▶ [Consigne]: D'après le texte sur le coût des élections en Haïti, quelle somme a reçue chaque candidat à la présidence approuvé par le CEP ?

▶ [Extrait du texte]:
+ + +

Élections 2010
Quel en est le prix - économique et politique ?
Malheureusement, Ayiti Kale Je n’a pas réussi à obtenir le coût exact des élections réalisées au cours des 23 dernières années.
D’après ACE Electoral Knowledge Network, qui réalise des études sur les élections au niveau international, l’argent que les gouvernements dépensent généralement pour les élections varie entre un dollar américain pour chaque électeur, dans les pays qui ont une grande expérience électorale, et 45 dollars américains par électeur dans un pays en « transition » comme le Cambodge.
En Haïti le processus de 2005 a coûté entre 49 millions et 70 millions de dollars américaines… cela dépend de quel chiffre on croit fiable. Cela signifie en tout cas que ce processus a coûté jusqu'à 30 dollars américains par électeur, suivant l’un des rapports.
Les Sénatoriales de 2009 ont couté 16 millions de dollars, selon ce que nous avons lu dans la presse.
Le budget des élections de 2010 est de 29 millions de dollars américains. La majorité de cet argent provient de bailleurs étrangers.
Selon un rapport, la mission d’observation de l’OEA/CARICOM, dirigé par Colin Granderson, qui comptera 100 observateurs en Haïti le jour du scrutin, coute 5,3 millions de dollars américains.(Quand Ayiti Kale Je a demandé à Granderson le cout de sa mission il a refusé de répondre).
Un "billboard" géant éclipsée par une montagne de déchets à Pétion-Ville. Photo: Acessomedias
D’après les medias, le gouvernement assure pour au moins 7 millions de dollars le financement des joutes sur les 29 millions. Près d’un million de dollars américains de cette somme est allé aux candidats à la présidence, parce que chaque candidat approuvé par le CEP a reçu 50 000 dollars.
Mais considérant les affiches, les annonces à la radio et la télévision, et tous les déplacements effectués par les candidats, beaucoup d’entre eux ont dépensé plus que 50 000 dollars, cela signifie que les élus, le président, ne représenteront pas ceux qui les auront choisis, comme l’a expliqué Remy.
Les élections en Haïti « coutent de plus en plus d’argent », a admis Granderson, il y a «la dimension américaine avec les posters ». Mais il ajoute que « nous avons des élections avec des candidats très peu connus. Comment donc les faire connaitre ? »
Haïti serait-elle en voie d’adopter le système américain où c’est l’argent qui domine ? Depuis 30 ans, Washington travaille à cet effet.
Outre l’argent alloué au processus formel- enregistrement des électeurs, bureaux de vote, centre de tabulation, et financement de la campagne des candidats- les gouvernements étrangers et les agences internationales, spécialement les américains, dépensent plusieurs millions de dollars dans « l’éducation » politique et la construction de partis politiques depuis 1987.

+ + +

▶ [Données fournies]:
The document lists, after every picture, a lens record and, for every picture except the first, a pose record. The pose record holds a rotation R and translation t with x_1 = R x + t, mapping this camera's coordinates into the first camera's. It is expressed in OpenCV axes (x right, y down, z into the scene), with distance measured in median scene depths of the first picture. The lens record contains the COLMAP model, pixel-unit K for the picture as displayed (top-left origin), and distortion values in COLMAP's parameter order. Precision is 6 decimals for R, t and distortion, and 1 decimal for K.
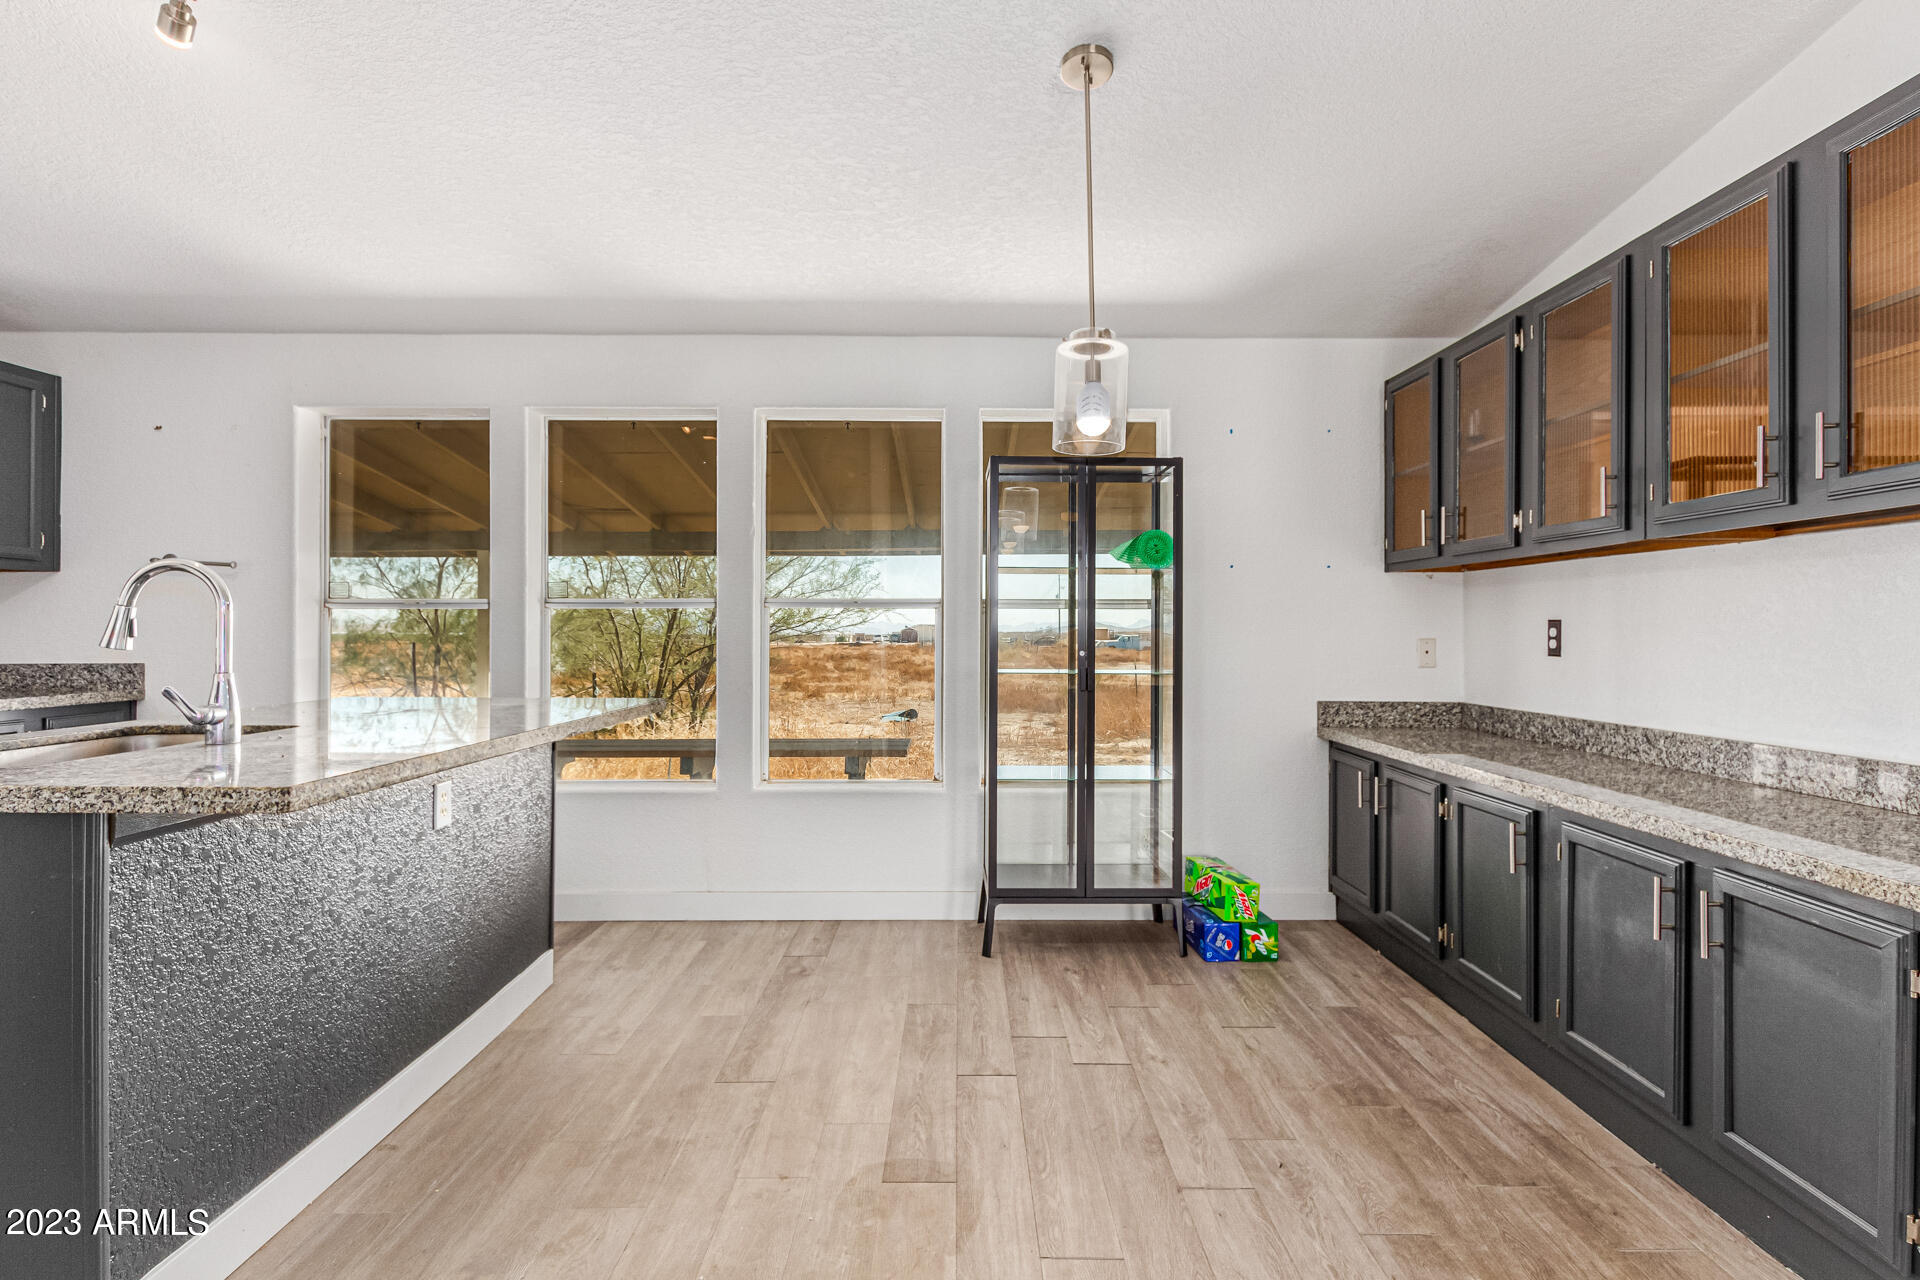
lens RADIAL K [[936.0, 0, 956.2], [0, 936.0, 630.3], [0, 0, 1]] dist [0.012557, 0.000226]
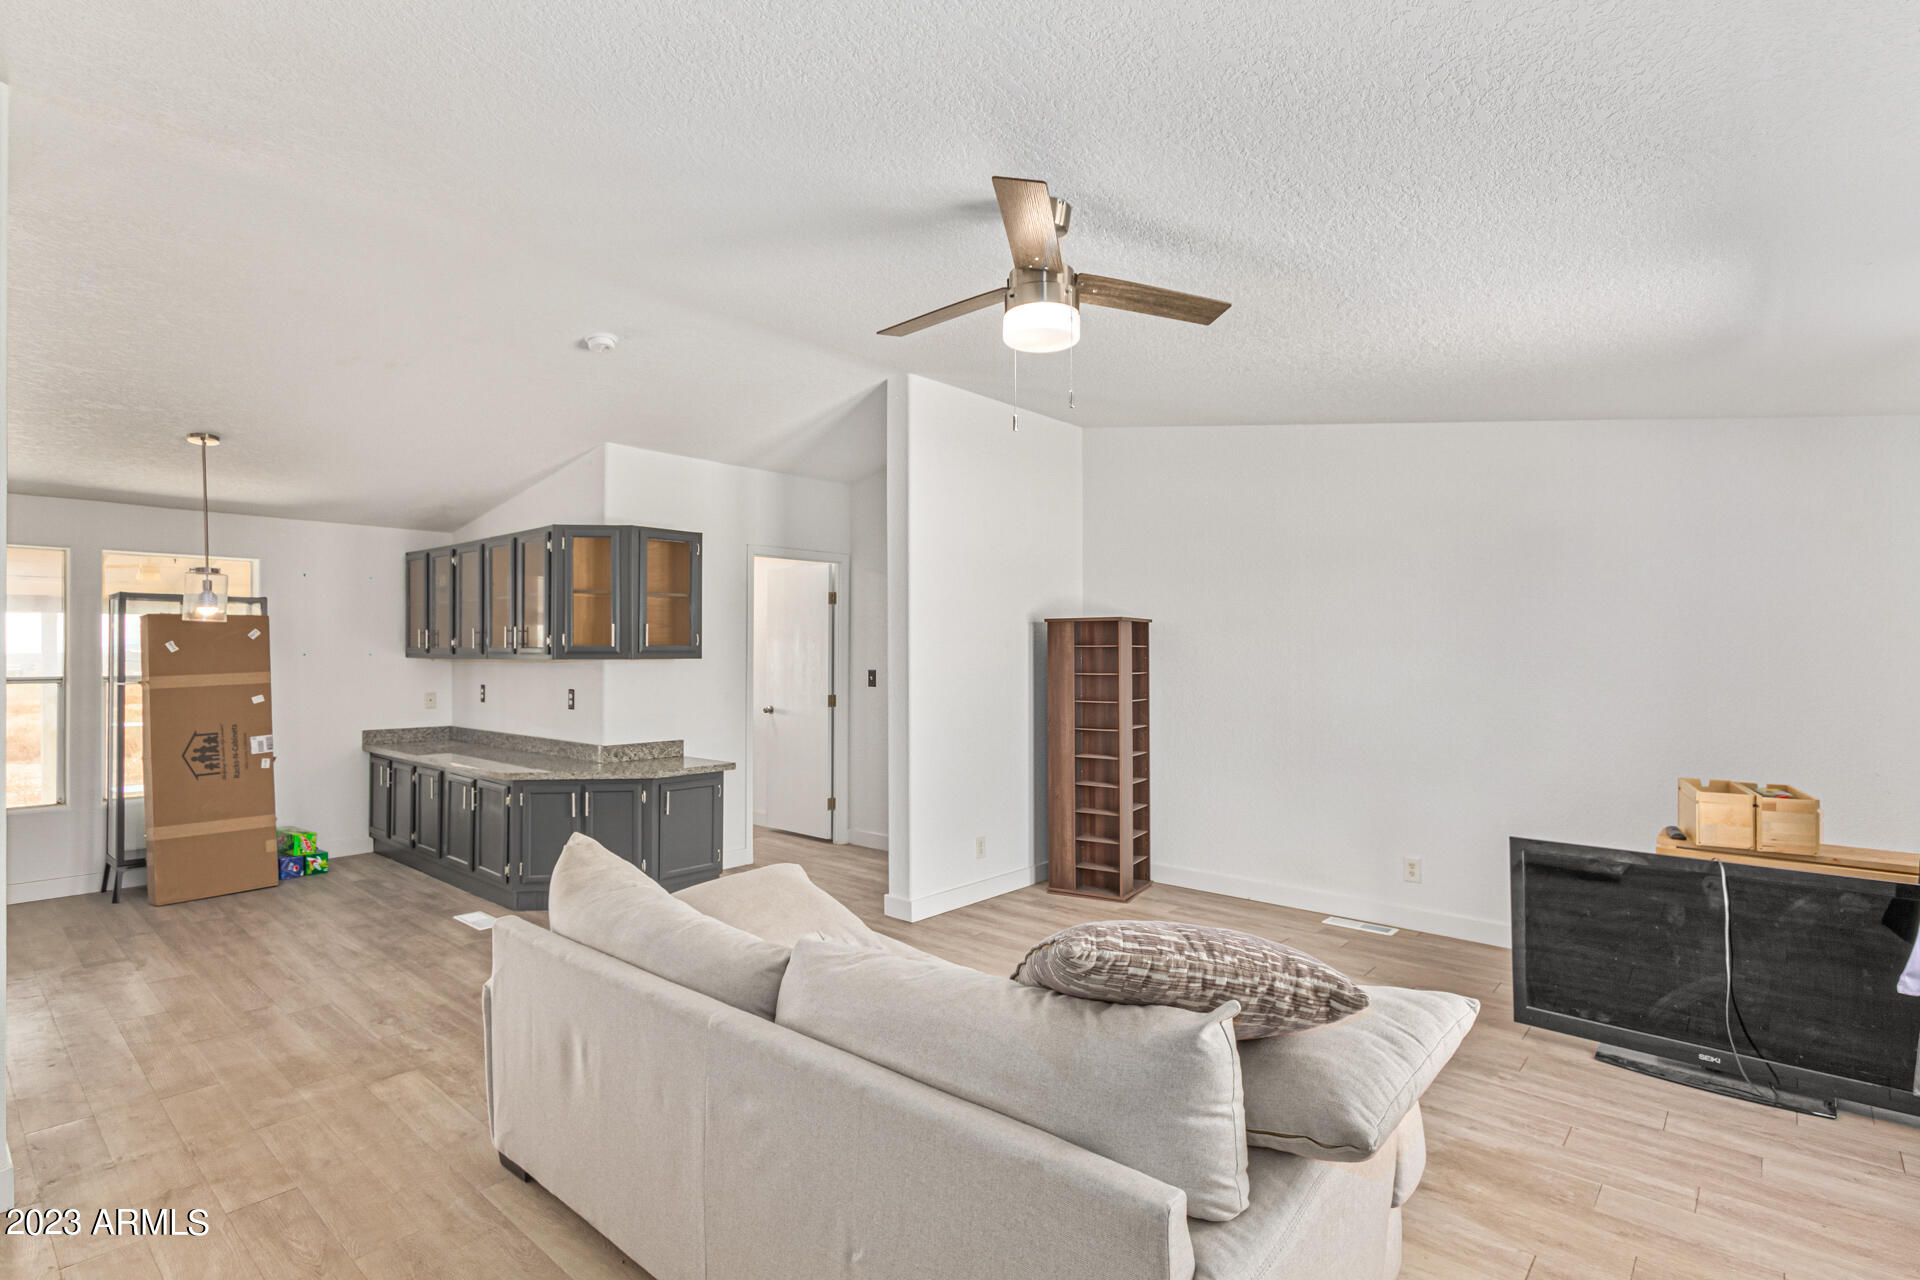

+ + +

▶ [Résultat obtenu]: 50 000 dollars.